目指すは「古書現世」。先日読んだ本『早稲田古本劇場』の舞台そのもので。道中も数店舗覗いていくが、珍しくなかなか出物には巡り合わず、すっと店に入ってそのまま出ていくパターンを繰り返す。

地蔵通りでゴール。ここが、と趣きある入口に、ここでエッセイで書かれた会話が繰り広げられたのかと想像。手持ちの1000円がまだ残っているのを知ってか知らずか、「1000円以下の本はこちら」と本棚に立札。映画のコーナーが今は一番あつい。黒澤明か、何か。撮影所の思い出話系も最近はそこそこ。そこに『手塚治虫のシナリオ集成』が2冊で1000円とある。
どうやらプロット、シノプシスだが、あの世界観をちゃんと準備していたのか、そうかちゃんと用意してたんだ、というほうになんだか衝撃を受ける。最初から原稿にペン入れをしている天才なのかと思っていた。

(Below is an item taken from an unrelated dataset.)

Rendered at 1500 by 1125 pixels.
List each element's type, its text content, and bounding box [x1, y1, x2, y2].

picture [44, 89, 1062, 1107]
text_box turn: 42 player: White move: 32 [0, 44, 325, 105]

あきらか「猿の惑星」をイメージしたような展開などもあって、活字にするとそうやって「パクって」どんどん書くべきだ、と思わせてくれる。

別の撮影で、男性スタッフが来月以降、古本屋を舞台に撮ろうとしているそうだ、と小耳にはさむ。高円寺周辺で、カフェ付き希望だと聞いたら、アレコレ店の名前を彼に伝えていた。目がないもんで。